Somewhere: Over The Rainbow?!?

Francis Ford Coppola’nın kızı Sofia Coppola’nın üçüncü filmi Somewhere (Başka bir Yerde), Eylül ayında Venedik Film Festivali’nde büyük ödül Altın Aslan’ı kazanmış bir film. Bayan Coppola’nın (kendisi de ünlü bir babanın kızı olduğundan) çocukluk anılarından esinlendiği filmin başrolünde Blade’in kötü vampiri Stephen Dorff yer alıyor. Dorff, çılgın ama amaçsız bir hayat yaşayan Hollywood yıldızı Johnny Marco’yu canlandırıyor.

Johnny, Los Angeles’da Chateau Marmont Oteli’nin bir odasında yaşamakta olan ortalama şöhretli bir star. (Süper karizmatik olan bu otel, aynı zamanda sessiz film döneminin efsanesi Greta Garbo’nun yaşadığı, John Belushi ve Helmut Newton’un öldüğü oldukça ünlü bir yer)

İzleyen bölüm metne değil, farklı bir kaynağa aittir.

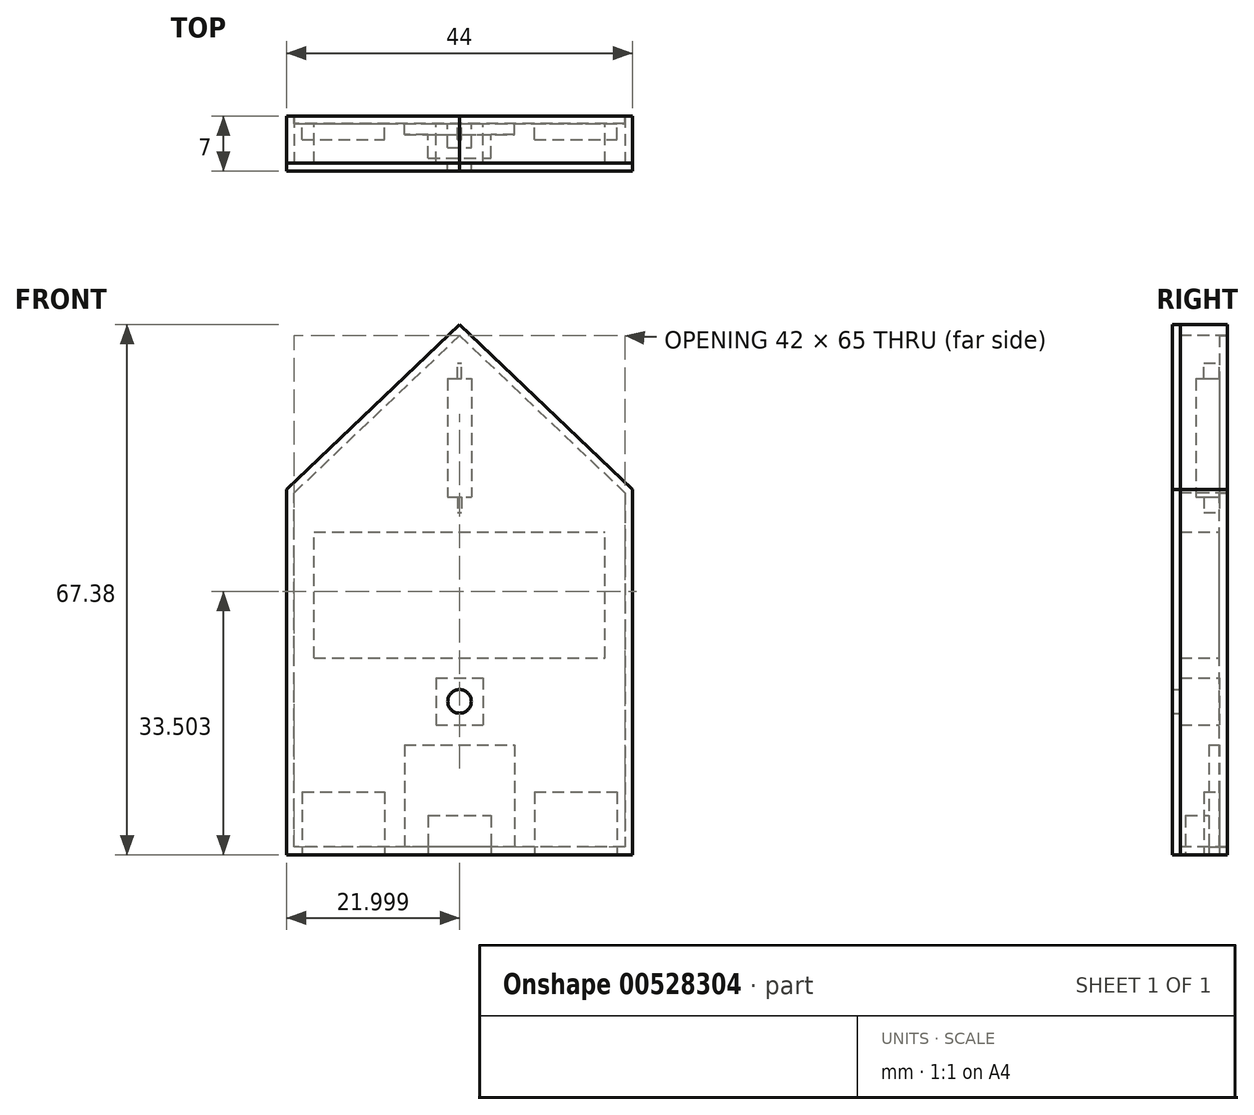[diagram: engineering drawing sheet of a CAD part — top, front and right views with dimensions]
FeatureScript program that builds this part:
annotation { "Feature Type Name" : "Feature", "Feature Type Description" : "" }
export const myFeature = defineFeature(function(context is Context, id is Id, definition is map)
    precondition{}
    {
        {
            var Q0;
            Q0=qCreatedBy(makeId("Front.planeOp"),FACE);
            var sketch = newSketch(context, id + "F0", { "sketchPlane" : qUnion([Q0])});
            skLineSegment(sketch, "E0", {"start": v(0.06, 2.74) * mm, "end": v(0.06, 47.74) * mm});
            skLineSegment(sketch, "E1", {"start": v(0.06, 47.74) * mm, "end": v(21.06, 67.74) * mm});
            skLineSegment(sketch, "E2", {"start": v(21.06, 67.74) * mm, "end": v(42.06, 47.74) * mm});
            skLineSegment(sketch, "E3", {"start": v(42.06, 47.74) * mm, "end": v(42.06, 2.74) * mm});
            skLineSegment(sketch, "E4", {"start": v(42.06, 2.74) * mm, "end": v(0.06, 2.74) * mm});
            skLineSegment(sketch, "E5", {"start": v(0.06, 47.74) * mm, "end": v(42.06, 47.74) * mm, "construction": true});
            skLineSegment(sketch, "E6", {"start": v(21.06, 67.74) * mm, "end": v(21.06, 47.74) * mm, "construction": true});
            skSolve(sketch);
        }
        {
            var Q0;
            Q0 = qSketchRegion(id + "F0", true);
            extrude(context, id + "F1", {"entities" : qUnion([Q0]), "depth" : 1 * mm, "offsetDistance" : 25 * mm});
        }
        {
            var Q0;
            Q0=makeQuery(id+"F1.opExtrude","CAP_FACE",FACE,{"disambiguationData":[OSD([sQuery(id+"F0.wireOp",EDGE,"E0"),sQuery(id+"F0.wireOp",EDGE,"E1"),sQuery(id+"F0.wireOp",EDGE,"E2"),sQuery(id+"F0.wireOp",EDGE,"E3"),sQuery(id+"F0.wireOp",EDGE,"E4")])],"isStart":false});
            var sketch = newSketch(context, id + "F2", { "sketchPlane" : qUnion([Q0])});
            skLineSegment(sketch, "E7.bottom", {"start": v(14.06, 15.74) * mm, "end": v(28.06, 15.74) * mm});
            skLineSegment(sketch, "E7.top", {"start": v(14.06, 2.74) * mm, "end": v(28.06, 2.74) * mm});
            skLineSegment(sketch, "E7.left", {"start": v(14.06, 15.74) * mm, "end": v(14.06, 2.74) * mm});
            skLineSegment(sketch, "E7.right", {"start": v(28.06, 15.74) * mm, "end": v(28.06, 2.74) * mm});
            skLineSegment(sketch, "E8", {"start": v(21.06, 15.74) * mm, "end": v(21.06, 2.74) * mm, "construction": true});
            skSolve(sketch);
        }
        {
            var Q0;
            Q0 = qSketchRegion(id + "F2", true);
            extrude(context, id + "F3", {"entities" : qUnion([Q0]), "depth" : 1.34 * mm, "offsetDistance" : 25 * mm});
        }
        {
            var Q0;
            Q0=makeQuery(id+"F3.opExtrude","CAP_FACE",FACE,{"disambiguationData":[OSD([sQuery(id+"F2.wireOp",EDGE,"E7.bottom"),sQuery(id+"F2.wireOp",EDGE,"E7.top"),sQuery(id+"F2.wireOp",EDGE,"E7.left"),sQuery(id+"F2.wireOp",EDGE,"E7.right")])],"isStart":false});
            var sketch = newSketch(context, id + "F4", { "sketchPlane" : qUnion([Q0])});
            skLineSegment(sketch, "E9.bottom", {"start": v(17.06, 6.74) * mm, "end": v(25.06, 6.74) * mm});
            skLineSegment(sketch, "E9.top", {"start": v(17.06, 1.74) * mm, "end": v(25.06, 1.74) * mm});
            skLineSegment(sketch, "E9.left", {"start": v(17.06, 6.74) * mm, "end": v(17.06, 1.74) * mm});
            skLineSegment(sketch, "E9.right", {"start": v(25.06, 6.74) * mm, "end": v(25.06, 1.74) * mm});
            skLineSegment(sketch, "E10", {"start": v(21.06, 6.74) * mm, "end": v(21.06, 1.74) * mm, "construction": true});
            skSolve(sketch);
        }
        {
            var Q0;
            Q0 = qSketchRegion(id + "F4", true);
            extrude(context, id + "F5", {"entities" : qUnion([Q0]), "operationType" : NewBodyOperationType.ADD, "depth" : 3 * mm, "offsetDistance" : 25 * mm});
        }
        {
            var Q0;
            Q0=makeQuery(id+"F2.imprint","IMPRINT",FACE,{"disambiguationData":[TD([[makeQuery(id+"F2.imprint","IMPRINT",EDGE,{"derivedFrom":sQuery(id+"F2.wireOp",EDGE,"E7.bottom")}),1.0]])]});
            var sketch = newSketch(context, id + "F6", { "sketchPlane" : qUnion([Q0])});
            skLineSegment(sketch, "E11.bottom", {"start": v(1.06, 9.74) * mm, "end": v(11.56, 9.74) * mm});
            skLineSegment(sketch, "E11.top", {"start": v(1.06, 1.74) * mm, "end": v(11.56, 1.74) * mm});
            skLineSegment(sketch, "E11.left", {"start": v(1.06, 9.74) * mm, "end": v(1.06, 1.74) * mm});
            skLineSegment(sketch, "E11.right", {"start": v(11.56, 9.74) * mm, "end": v(11.56, 1.74) * mm});
            skLineSegment(sketch, "E12.bottom", {"start": v(30.56, 9.74) * mm, "end": v(41.06, 9.74) * mm});
            skLineSegment(sketch, "E12.top", {"start": v(30.56, 1.74) * mm, "end": v(41.06, 1.74) * mm});
            skLineSegment(sketch, "E12.left", {"start": v(30.56, 9.74) * mm, "end": v(30.56, 1.74) * mm});
            skLineSegment(sketch, "E12.right", {"start": v(41.06, 9.74) * mm, "end": v(41.06, 1.74) * mm});
            skSolve(sketch);
        }
        {
            var Q0;
            Q0 = qSketchRegion(id + "F6", true);
            extrude(context, id + "F7", {"entities" : qUnion([Q0]), "depth" : 2 * mm, "offsetDistance" : 25 * mm});
        }
        {
            var Q0;
            Q0=makeQuery(id+"F2.imprint","IMPRINT",FACE,{"disambiguationData":[TD([[makeQuery(id+"F2.imprint","IMPRINT",EDGE,{"derivedFrom":sQuery(id+"F2.wireOp",EDGE,"E7.bottom")}),1.0]])]});
            var sketch = newSketch(context, id + "F8", { "sketchPlane" : qUnion([Q0])});
            skLineSegment(sketch, "E13.bottom", {"start": v(18.06, 24.24) * mm, "end": v(24.06, 24.24) * mm});
            skLineSegment(sketch, "E13.top", {"start": v(18.06, 18.24) * mm, "end": v(24.06, 18.24) * mm});
            skLineSegment(sketch, "E13.left", {"start": v(18.06, 24.24) * mm, "end": v(18.06, 18.24) * mm});
            skLineSegment(sketch, "E13.right", {"start": v(24.06, 24.24) * mm, "end": v(24.06, 18.24) * mm});
            skLineSegment(sketch, "E14", {"start": v(21.06, 24.24) * mm, "end": v(21.06, 18.24) * mm, "construction": true});
            skSolve(sketch);
        }
        {
            var Q0;
            Q0 = qSketchRegion(id + "F8", true);
            extrude(context, id + "F9", {"entities" : qUnion([Q0]), "depth" : 5 * mm, "offsetDistance" : 25 * mm});
        }
        {
            var Q0;
            Q0=makeQuery(id+"F9.opExtrude","CAP_FACE",FACE,{"disambiguationData":[OSD([sQuery(id+"F8.wireOp",EDGE,"E13.bottom"),sQuery(id+"F8.wireOp",EDGE,"E13.top"),sQuery(id+"F8.wireOp",EDGE,"E13.left"),sQuery(id+"F8.wireOp",EDGE,"E13.right")])],"isStart":false});
            var sketch = newSketch(context, id + "F10", { "sketchPlane" : qUnion([Q0])});
            skCircle(sketch, "E15", {"center": v(21.06, 21.24) * mm, "radius": 1.5 * mm});
            skLineSegment(sketch, "E16", {"start": v(18.06, 24.24) * mm, "end": v(24.06, 18.24) * mm, "construction": true});
            skLineSegment(sketch, "E17", {"start": v(24.06, 24.24) * mm, "end": v(18.06, 18.24) * mm, "construction": true});
            skSolve(sketch);
        }
        {
            var Q0;
            Q0 = qSketchRegion(id + "F10", true);
            extrude(context, id + "F11", {"entities" : qUnion([Q0]), "operationType" : NewBodyOperationType.ADD, "depth" : 1 * mm, "offsetDistance" : 25 * mm});
        }
        {
            var Q0;
            Q0=makeQuery(id+"F2.imprint","IMPRINT",FACE,{"disambiguationData":[TD([[makeQuery(id+"F2.imprint","IMPRINT",EDGE,{"derivedFrom":sQuery(id+"F2.wireOp",EDGE,"E7.bottom")}),1.0]])]});
            var sketch = newSketch(context, id + "F12", { "sketchPlane" : qUnion([Q0])});
            skLineSegment(sketch, "E18.bottom", {"start": v(2.56, 26.74) * mm, "end": v(39.56, 26.74) * mm});
            skLineSegment(sketch, "E18.top", {"start": v(2.56, 42.74) * mm, "end": v(39.56, 42.74) * mm});
            skLineSegment(sketch, "E18.left", {"start": v(2.56, 26.74) * mm, "end": v(2.56, 42.74) * mm});
            skLineSegment(sketch, "E18.right", {"start": v(39.56, 26.74) * mm, "end": v(39.56, 42.74) * mm});
            skLineSegment(sketch, "E19", {"start": v(21.06, 26.74) * mm, "end": v(21.06, 42.74) * mm, "construction": true});
            skSolve(sketch);
        }
        {
            var Q0;
            Q0 = qSketchRegion(id + "F12", true);
            extrude(context, id + "F13", {"entities" : qUnion([Q0]), "depth" : 5 * mm, "offsetDistance" : 25 * mm});
        }
        {
            var Q0;
            Q0=makeQuery(id+"F2.imprint","IMPRINT",FACE,{"disambiguationData":[TD([[makeQuery(id+"F2.imprint","IMPRINT",EDGE,{"derivedFrom":sQuery(id+"F2.wireOp",EDGE,"E7.bottom")}),1.0]])]});
            var sketch = newSketch(context, id + "F14", { "sketchPlane" : qUnion([Q0])});
            skLineSegment(sketch, "E20.bottom", {"start": v(19.56, 62.24) * mm, "end": v(22.56, 62.24) * mm});
            skLineSegment(sketch, "E20.top", {"start": v(19.56, 47.24) * mm, "end": v(22.56, 47.24) * mm});
            skLineSegment(sketch, "E20.left", {"start": v(19.56, 62.24) * mm, "end": v(19.56, 47.24) * mm});
            skLineSegment(sketch, "E20.right", {"start": v(22.56, 62.24) * mm, "end": v(22.56, 47.24) * mm});
            skPoint(sketch, "E21", {"position": v(21.06, 62.24) * mm});
            skSolve(sketch);
        }
        {
            var Q0;
            Q0 = qSketchRegion(id + "F14", true);
            extrude(context, id + "F15", {"entities" : qUnion([Q0]), "depth" : 3 * mm, "offsetDistance" : 25 * mm});
        }
        {
            var Q0;
            Q0=makeQuery(id+"F2.imprint","IMPRINT",FACE,{"disambiguationData":[TD([[makeQuery(id+"F2.imprint","IMPRINT",EDGE,{"derivedFrom":sQuery(id+"F2.wireOp",EDGE,"E7.bottom")}),1.0]])]});
            var sketch = newSketch(context, id + "F16", { "sketchPlane" : qUnion([Q0])});
            skLineSegment(sketch, "E22.bottom", {"start": v(20.8, 47.24) * mm, "end": v(21.3, 47.24) * mm});
            skLineSegment(sketch, "E22.top", {"start": v(20.8, 45.24) * mm, "end": v(21.3, 45.24) * mm});
            skLineSegment(sketch, "E22.left", {"start": v(20.8, 47.24) * mm, "end": v(20.8, 45.24) * mm});
            skLineSegment(sketch, "E22.right", {"start": v(21.3, 47.24) * mm, "end": v(21.3, 45.24) * mm});
            skLineSegment(sketch, "E23.bottom", {"start": v(20.8, 62.24) * mm, "end": v(21.3, 62.24) * mm});
            skLineSegment(sketch, "E23.top", {"start": v(20.8, 64.24) * mm, "end": v(21.3, 64.24) * mm});
            skLineSegment(sketch, "E23.left", {"start": v(20.8, 62.24) * mm, "end": v(20.8, 64.24) * mm});
            skLineSegment(sketch, "E23.right", {"start": v(21.3, 62.24) * mm, "end": v(21.3, 64.24) * mm});
            skPoint(sketch, "E24", {"position": v(21.06, 62.24) * mm});
            skSolve(sketch);
        }
        {
            var Q0;
            Q0 = qSketchRegion(id + "F16", true);
            extrude(context, id + "F17", {"entities" : qUnion([Q0]), "depth" : 2 * mm, "offsetDistance" : 25 * mm});
        }
        {
            var Q0;
            Q0=makeQuery(id+"F13.opExtrude","CAP_FACE",FACE,{"disambiguationData":[OSD([sQuery(id+"F12.wireOp",EDGE,"E18.bottom"),sQuery(id+"F12.wireOp",EDGE,"E18.top"),sQuery(id+"F12.wireOp",EDGE,"E18.left"),sQuery(id+"F12.wireOp",EDGE,"E18.right")])],"isStart":false});
            var sketch = newSketch(context, id + "F18", { "sketchPlane" : qUnion([Q0])});
            skSolve(sketch);
        }
        {
            var Q0;
            Q0=makeQuery(id+"F18.imprint","IMPRINT",FACE,{"disambiguationData":[TD([[makeQuery(id+"F18.imprint","IMPRINT",EDGE,{"derivedFrom":makeQuery(id+"F13.opExtrude","CAP_EDGE",EDGE,{"disambiguationData":[OSD([sQuery(id+"F12.wireOp",EDGE,"E18.bottom")])],"isStart":false})}),1.0]])]});
            var sketch = newSketch(context, id + "F19", { "sketchPlane" : qUnion([Q0])});
            skLineSegment(sketch, "E25.0", {"start": v(43.06, 1.74) * mm, "end": v(43.06, 48.17) * mm});
            skLineSegment(sketch, "E25.1", {"start": v(-0.94, 1.74) * mm, "end": v(43.06, 1.74) * mm});
            skLineSegment(sketch, "E25.2", {"start": v(43.06, 48.17) * mm, "end": v(21.06, 69.12) * mm});
            skLineSegment(sketch, "E25.3", {"start": v(21.06, 69.12) * mm, "end": v(-0.94, 48.17) * mm});
            skLineSegment(sketch, "E25.4", {"start": v(-0.94, 48.17) * mm, "end": v(-0.94, 1.74) * mm});
            skSolve(sketch);
        }
        {
            var Q0;
            Q0 = qSketchRegion(id + "F19", true);
            extrude(context, id + "F20", {"entities" : qUnion([Q0]), "depth" : 1 * mm, "offsetDistance" : 25 * mm});
        }
        {
            var Q0;
            Q0=makeQuery(id+"F20.opExtrude","CAP_FACE",FACE,{"disambiguationData":[OSD([sQuery(id+"F19.wireOp",EDGE,"E25.0"),sQuery(id+"F19.wireOp",EDGE,"E25.1"),sQuery(id+"F19.wireOp",EDGE,"E25.2"),sQuery(id+"F19.wireOp",EDGE,"E25.3"),sQuery(id+"F19.wireOp",EDGE,"E25.4")])],"isStart":true});
            var sketch = newSketch(context, id + "F21", { "sketchPlane" : qUnion([Q0])});
            skLineSegment(sketch, "E26.0.0", {"start": v(0.94, 48.17) * mm, "end": v(-21.06, 69.12) * mm});
            skLineSegment(sketch, "E26.0.1", {"start": v(-21.06, 69.12) * mm, "end": v(-43.06, 48.17) * mm});
            skLineSegment(sketch, "E26.0.2", {"start": v(-43.06, 48.17) * mm, "end": v(-43.06, 1.74) * mm});
            skLineSegment(sketch, "E26.0.3", {"start": v(-43.06, 1.74) * mm, "end": v(0.94, 1.74) * mm});
            skLineSegment(sketch, "E26.0.4", {"start": v(0.94, 1.74) * mm, "end": v(0.94, 48.17) * mm});
            skLineSegment(sketch, "E27.0", {"start": v(-21.06, 67.74) * mm, "end": v(-42.06, 47.74) * mm});
            skLineSegment(sketch, "E27.1", {"start": v(-0.06, 47.74) * mm, "end": v(-21.06, 67.74) * mm});
            skLineSegment(sketch, "E27.2", {"start": v(-42.06, 47.74) * mm, "end": v(-42.06, 2.74) * mm});
            skLineSegment(sketch, "E27.3", {"start": v(-42.06, 2.74) * mm, "end": v(-0.06, 2.74) * mm});
            skLineSegment(sketch, "E27.4", {"start": v(-0.06, 2.74) * mm, "end": v(-0.06, 47.74) * mm});
            skSolve(sketch);
        }
        {
            var Q0;
            Q0 = qSketchRegion(id + "F21", true);
            var Q1;
            Q1=makeQuery(id+"F1.opExtrude","CAP_FACE",FACE,{"disambiguationData":[OSD([sQuery(id+"F0.wireOp",EDGE,"E0"),sQuery(id+"F0.wireOp",EDGE,"E1"),sQuery(id+"F0.wireOp",EDGE,"E2"),sQuery(id+"F0.wireOp",EDGE,"E3"),sQuery(id+"F0.wireOp",EDGE,"E4")])],"isStart":true});
            extrude(context, id + "F22", {"entities" : qUnion([Q0]), "endBound" : BoundingType.UP_TO_SURFACE, "depth" : 25 * mm, "endBoundEntityFace" : qUnion([Q1]), "offsetDistance" : 25 * mm});
        }
    });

Otelde her türlü hizmet mevcut; kat görevlisi Johnny’nin diyetini takip ediyor, bir diğeri istek üzerine Elvis’ten ona şarkı söylüyor. Evinde habersiz partiler veriliyor, kadınlarla kolay ilişkiler yaşıyor, yapacak hiç bir şeyi olmadığında ya bir yarış pistinde -fiyakalı arabasıyla- gaza basıyor ya da –evine, aslında şovları pek de harika olmayan!- ikiz striptizcileri çağırıyor… Ve uyuya kalıyor…

Johhny hayatında bir şeylerin eksik olduğunu biliyor, “bir yere” (somewhere) gitmek istiyor… Ama nereye onu bilmiyor…

Ta ki eski karısı arayıp, “çocuk yetiştirme” işine biraz ara vermek istediğini söyleyene kadar. 11 yaşındaki kızları Cleo (Elle Fanning) ilk kez uzun süreli olarak onun yanına geliyor. Gerçek bir baba figürü olmayla ilgisi olmayan Johnny -zorunlu da olsa- ilk kez kızıyla baş başa kalıyor, onunla zaman geçirmeye başlıyor, dahası kendi hayat biçimi konusunda da –içinde- bir şeyler değişiyor.
 
Film, şöhretin getirdiği handikaplarla ilgili bir taşlama olarak özetlenebilir. Coppola, (kendi vekili olan) Cleo’nun gözünden bu hayatın eğlenceli tarafını çocukça anlatırken başka bir tarafta ilişkilerin, aslında ne kadar yüzeysel ve anlamsız olabileceğini gösteriyor. Tabii ki bu film, sıcak bir aile komedisi değil, yani babasının yanına giden küçük kızın her şeyi düzeltmesi ve hep birlikte mutlu olmaları gibi tipik bir anlatı da yok. Hatta bazı yerlerde başrolün içine girdiği sıkıntılı ruh halini direk içinizde hissediyorsunuz. Bazen hiçbir şeyin olmadığı, konuşulmadığı tamamen uzun sessiz kareler filme hakim oluyor. Örneğin yüzünün kalıbı çıkarılan Johnny’nin yaklaştıkça canavara dönüşen görüntüsü… Az kıpırdayan kamera, sizi önce karakterin olduğu mekana, sonra da içinde bulunduğu sıkıntılı ana hapsetme gücünde… (Tam da bu noktada, gösterimde gördüğüm Nuri Bilge Ceylan’ın da filmi beğendiğini düşünmüştüm)

Coppola, geç de olsa kendini keşfetmeye karar veren hedonist bir adama, kendince yol gösteriyor. Özellikle yönetmen hanımın da anne olduktan sonraki ilk filmi belirtelim… Başladığı gibi bitmeyen! bu filmden şahsen anladığım; eğer bir çocuğum olursa, hayatımı nasıl geçireceğim konusunda sapmak istemeyeceğim bir haritam olacağı… Sanki “Fazla düşünmeye gerek yok” diyor yönetmen, karışıklıklar ve engeller aklınızı karıştırmasın. Çocuğunuzun olduğu tarafa gidin….
“Cleo’s heart is his true home. She is the “somewhere” he needs to get to!”